In a word, Youth is probably best described as frustrating. It is by no means a bad film, but it is a rather obtuse one, a film that requires you to acclimate to director Paolo Sorrentino’s seemingly bizarre sensibilities, and even then it will likely lose a lot of its audience to its pretentions. However, there are really extraordinary pieces to this puzzle, even if those pieces don’t fit together in a conventional sense or even one that I would particularly prefer. It’s best to go into this one knowing what to expect, though.
Set in a Swiss resort, the film follows the day-to-day lives of retired composer Fred Ballinger (Michael Caine) and working director Mick Boyle (Harvey Keitel), best friends for the past sixty years. Those looking for a clean narrative throughline to this film should look elsewhere, as the film purposely avoids doing so, only coming close in the opening and closing moments as Fred wrestles with a decision to return to conducting at behest of Queen Elizabeth. Rather, this film operates in themes and motifs, often returning to repeated phrases or visual callbacks in order to create moments of symmetry and contrast, particularly in how Fred and Mick approach their pasts and futures in old age.
Caine gives one of the most nuanced performances of his late career and Keitel is similarly engaging, particularly in later scenes where we see what fruits his character's current cinematic labor will reap. The supporting cast is also noteworthy, from Paul Dano as a jaded young actor who wants to be remembered for more than his most popular role in a sci-fi film, to Rachel Weisz as Fred’s daughter trying to recover after her husband dumps her to marry a pop star. All of these characters have a great chemistry with one another that not only makes for great drama, but a surprising amount of comedy that left me laughing much harder than I would have thought from a film about old men pondering their near demises.
The real star, though, is the cinematographer, Luca Bigazzi, who composes shot after gorgeous shot that seem to belong more in an art book than they do in a motion picture. And I don’t say that solely to compliment Bigazzi’s work; these shots belong moreso in an art book than in this film. The editing is erratic, absurd at the best of moments but completely baffling at the worst. As gorgeous as this film is at times, those moments only serve to pull us away from the characters, the only thing this film has going for it in any semblance of a narrative. Particularly when the film veers into more serious territory in its later scenes, these moments become tedious, distracting from the character drama that is supposed to be engaging us.

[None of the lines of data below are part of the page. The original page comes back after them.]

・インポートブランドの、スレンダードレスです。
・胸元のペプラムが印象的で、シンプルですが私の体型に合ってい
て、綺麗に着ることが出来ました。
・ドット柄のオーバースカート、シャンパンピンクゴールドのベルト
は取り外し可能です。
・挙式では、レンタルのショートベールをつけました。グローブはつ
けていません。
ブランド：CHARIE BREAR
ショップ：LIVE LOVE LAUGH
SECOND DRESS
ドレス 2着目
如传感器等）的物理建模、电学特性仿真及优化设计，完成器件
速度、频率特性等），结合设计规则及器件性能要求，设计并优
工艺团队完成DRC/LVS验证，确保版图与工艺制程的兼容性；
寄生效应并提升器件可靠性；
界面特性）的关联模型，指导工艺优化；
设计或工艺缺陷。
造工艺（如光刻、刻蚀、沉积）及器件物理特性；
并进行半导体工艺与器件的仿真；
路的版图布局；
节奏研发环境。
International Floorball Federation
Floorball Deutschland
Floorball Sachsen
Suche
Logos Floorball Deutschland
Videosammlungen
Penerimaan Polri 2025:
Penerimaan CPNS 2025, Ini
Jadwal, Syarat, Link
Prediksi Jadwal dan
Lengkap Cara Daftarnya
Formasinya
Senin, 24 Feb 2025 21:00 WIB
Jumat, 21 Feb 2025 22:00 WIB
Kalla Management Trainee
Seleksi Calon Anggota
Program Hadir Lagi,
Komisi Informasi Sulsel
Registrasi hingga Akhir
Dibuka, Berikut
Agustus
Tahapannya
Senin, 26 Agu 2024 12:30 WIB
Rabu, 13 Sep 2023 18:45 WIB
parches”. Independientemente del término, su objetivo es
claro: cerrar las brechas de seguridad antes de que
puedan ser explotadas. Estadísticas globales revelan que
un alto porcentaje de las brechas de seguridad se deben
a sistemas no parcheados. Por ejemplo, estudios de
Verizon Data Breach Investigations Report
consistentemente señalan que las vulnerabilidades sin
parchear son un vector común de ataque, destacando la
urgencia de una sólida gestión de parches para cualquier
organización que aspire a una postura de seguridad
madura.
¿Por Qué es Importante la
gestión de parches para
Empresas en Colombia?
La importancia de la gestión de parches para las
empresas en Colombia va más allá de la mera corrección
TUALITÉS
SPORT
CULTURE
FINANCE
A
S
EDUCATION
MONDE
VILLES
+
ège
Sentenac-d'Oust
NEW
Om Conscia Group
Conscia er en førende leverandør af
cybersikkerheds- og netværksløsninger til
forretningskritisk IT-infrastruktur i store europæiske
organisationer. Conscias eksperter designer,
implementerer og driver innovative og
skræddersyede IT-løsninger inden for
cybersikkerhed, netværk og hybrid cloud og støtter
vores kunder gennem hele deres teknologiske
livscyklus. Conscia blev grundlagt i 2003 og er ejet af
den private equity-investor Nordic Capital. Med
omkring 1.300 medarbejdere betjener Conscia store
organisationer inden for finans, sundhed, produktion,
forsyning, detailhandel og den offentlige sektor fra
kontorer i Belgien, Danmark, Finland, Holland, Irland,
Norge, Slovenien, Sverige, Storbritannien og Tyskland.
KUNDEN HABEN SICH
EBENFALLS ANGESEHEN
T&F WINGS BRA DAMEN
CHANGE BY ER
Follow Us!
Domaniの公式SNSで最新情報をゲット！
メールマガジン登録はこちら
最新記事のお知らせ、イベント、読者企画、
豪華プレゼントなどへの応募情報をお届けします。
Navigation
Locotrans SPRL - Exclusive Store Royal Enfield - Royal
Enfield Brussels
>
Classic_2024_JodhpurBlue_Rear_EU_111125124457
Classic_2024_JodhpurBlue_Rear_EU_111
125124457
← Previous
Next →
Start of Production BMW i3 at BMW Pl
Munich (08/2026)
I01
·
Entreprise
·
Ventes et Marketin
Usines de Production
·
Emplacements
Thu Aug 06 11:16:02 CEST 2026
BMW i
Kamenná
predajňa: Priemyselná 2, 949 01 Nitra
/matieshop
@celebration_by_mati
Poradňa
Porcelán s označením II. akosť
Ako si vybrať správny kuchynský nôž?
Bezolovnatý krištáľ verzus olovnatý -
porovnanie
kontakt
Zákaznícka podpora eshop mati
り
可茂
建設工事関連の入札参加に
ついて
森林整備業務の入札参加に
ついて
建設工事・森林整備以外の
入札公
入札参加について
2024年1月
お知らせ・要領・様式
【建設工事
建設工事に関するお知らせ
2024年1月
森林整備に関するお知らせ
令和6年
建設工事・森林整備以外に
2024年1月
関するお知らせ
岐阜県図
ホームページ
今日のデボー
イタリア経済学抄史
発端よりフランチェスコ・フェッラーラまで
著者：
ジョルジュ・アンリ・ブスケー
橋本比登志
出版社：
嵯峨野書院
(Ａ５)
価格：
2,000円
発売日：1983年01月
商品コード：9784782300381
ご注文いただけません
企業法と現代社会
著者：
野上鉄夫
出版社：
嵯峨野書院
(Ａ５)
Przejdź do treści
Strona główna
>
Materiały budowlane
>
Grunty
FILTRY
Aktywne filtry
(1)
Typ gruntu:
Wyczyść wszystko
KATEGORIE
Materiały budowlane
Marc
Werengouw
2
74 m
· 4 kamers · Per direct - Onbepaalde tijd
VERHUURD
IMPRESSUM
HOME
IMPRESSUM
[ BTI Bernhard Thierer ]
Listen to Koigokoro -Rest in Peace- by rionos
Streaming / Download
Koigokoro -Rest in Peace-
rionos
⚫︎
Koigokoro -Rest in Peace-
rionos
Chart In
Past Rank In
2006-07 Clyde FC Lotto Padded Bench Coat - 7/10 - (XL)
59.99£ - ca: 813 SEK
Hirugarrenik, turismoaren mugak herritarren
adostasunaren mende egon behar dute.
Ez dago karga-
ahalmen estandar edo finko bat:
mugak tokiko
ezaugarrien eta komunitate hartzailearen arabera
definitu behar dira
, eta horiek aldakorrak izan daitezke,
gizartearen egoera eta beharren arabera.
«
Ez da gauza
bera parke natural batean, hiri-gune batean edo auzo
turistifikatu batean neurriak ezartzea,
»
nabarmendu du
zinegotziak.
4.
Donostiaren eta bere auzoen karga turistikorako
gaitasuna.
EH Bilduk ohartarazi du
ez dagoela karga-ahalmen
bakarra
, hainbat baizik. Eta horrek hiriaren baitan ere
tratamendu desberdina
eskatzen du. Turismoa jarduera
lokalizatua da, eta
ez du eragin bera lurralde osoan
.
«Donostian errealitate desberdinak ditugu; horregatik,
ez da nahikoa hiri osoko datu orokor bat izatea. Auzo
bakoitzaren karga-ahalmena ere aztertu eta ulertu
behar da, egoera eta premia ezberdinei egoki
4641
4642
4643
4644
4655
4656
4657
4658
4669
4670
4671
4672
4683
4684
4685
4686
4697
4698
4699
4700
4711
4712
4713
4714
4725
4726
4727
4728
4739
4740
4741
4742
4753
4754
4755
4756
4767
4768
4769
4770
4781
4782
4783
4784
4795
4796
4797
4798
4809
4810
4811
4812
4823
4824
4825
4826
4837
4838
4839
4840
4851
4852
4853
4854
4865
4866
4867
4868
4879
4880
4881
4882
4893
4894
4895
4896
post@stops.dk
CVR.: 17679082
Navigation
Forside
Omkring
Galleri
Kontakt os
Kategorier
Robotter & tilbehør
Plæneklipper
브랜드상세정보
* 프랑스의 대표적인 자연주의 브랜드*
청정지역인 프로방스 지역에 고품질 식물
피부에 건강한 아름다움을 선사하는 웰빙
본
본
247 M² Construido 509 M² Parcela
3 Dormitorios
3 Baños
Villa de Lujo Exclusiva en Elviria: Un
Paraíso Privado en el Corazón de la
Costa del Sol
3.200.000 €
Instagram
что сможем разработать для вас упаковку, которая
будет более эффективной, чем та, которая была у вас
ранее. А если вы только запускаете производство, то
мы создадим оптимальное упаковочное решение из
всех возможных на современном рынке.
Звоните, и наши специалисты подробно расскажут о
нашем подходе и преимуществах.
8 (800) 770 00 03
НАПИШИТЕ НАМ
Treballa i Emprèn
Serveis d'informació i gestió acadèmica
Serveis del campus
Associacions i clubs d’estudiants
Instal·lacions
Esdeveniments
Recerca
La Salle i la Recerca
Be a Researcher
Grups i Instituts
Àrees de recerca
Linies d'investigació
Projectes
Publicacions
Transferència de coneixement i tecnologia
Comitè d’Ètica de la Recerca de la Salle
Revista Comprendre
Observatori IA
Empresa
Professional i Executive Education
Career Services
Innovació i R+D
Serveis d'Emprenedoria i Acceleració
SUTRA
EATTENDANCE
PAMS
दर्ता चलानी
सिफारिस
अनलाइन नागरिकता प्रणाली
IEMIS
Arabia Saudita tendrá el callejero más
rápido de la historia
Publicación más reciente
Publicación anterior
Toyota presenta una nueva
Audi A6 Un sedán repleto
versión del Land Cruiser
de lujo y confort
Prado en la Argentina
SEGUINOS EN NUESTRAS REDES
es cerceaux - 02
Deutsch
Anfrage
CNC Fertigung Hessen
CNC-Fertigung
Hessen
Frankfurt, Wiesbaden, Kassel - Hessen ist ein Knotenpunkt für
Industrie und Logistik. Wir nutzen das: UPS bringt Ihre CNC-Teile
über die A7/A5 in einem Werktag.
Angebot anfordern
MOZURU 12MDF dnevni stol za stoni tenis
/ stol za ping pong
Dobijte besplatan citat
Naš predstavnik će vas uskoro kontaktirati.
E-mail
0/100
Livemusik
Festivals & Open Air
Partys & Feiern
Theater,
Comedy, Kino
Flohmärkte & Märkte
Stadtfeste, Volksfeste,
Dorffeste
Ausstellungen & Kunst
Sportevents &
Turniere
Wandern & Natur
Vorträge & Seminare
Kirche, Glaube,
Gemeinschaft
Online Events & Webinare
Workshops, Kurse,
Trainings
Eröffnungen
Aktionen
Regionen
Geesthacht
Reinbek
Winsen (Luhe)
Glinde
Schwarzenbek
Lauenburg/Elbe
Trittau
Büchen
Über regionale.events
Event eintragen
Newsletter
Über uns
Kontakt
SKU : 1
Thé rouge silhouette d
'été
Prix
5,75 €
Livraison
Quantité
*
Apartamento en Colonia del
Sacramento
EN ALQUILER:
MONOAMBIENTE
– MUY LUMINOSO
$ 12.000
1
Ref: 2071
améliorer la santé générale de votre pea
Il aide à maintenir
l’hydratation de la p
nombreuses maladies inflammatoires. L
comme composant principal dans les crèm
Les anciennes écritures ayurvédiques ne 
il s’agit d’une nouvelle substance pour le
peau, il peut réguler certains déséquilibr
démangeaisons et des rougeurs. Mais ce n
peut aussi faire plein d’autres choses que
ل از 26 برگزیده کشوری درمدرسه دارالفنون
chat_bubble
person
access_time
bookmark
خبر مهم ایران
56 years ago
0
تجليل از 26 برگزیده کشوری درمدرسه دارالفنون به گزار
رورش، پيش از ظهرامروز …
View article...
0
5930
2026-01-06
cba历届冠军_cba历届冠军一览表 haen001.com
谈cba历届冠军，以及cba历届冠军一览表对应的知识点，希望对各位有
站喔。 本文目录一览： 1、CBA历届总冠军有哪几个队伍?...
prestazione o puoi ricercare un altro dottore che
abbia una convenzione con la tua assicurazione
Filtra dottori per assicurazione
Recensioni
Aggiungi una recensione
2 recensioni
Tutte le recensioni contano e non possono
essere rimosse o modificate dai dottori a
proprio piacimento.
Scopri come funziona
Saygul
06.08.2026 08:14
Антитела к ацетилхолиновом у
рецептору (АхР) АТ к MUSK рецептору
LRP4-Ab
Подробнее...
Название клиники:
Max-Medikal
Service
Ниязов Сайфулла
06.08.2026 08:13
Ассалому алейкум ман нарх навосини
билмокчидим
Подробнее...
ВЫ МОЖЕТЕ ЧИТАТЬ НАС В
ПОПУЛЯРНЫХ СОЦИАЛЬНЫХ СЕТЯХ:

As I said before, Youth is a frustrating film, but not one without merit. Sorrentino seems to want to play with the medium of film in purposely musical ways, playing more to emotional spectacle through repetition and variation than to conventional three-act structure. And that’s fine, but I don’t think the experiment is an entirely successful one, particularly when it tries to pull back on the reigns and ground its narrative in its two leads. But without that grounding, the film could have veered into true avant garde territory, and who knows what would have resulted. As is, Youth is entirely watchable and not entirely pointless, and your entertainment will likely be dependent on keeping that in mind.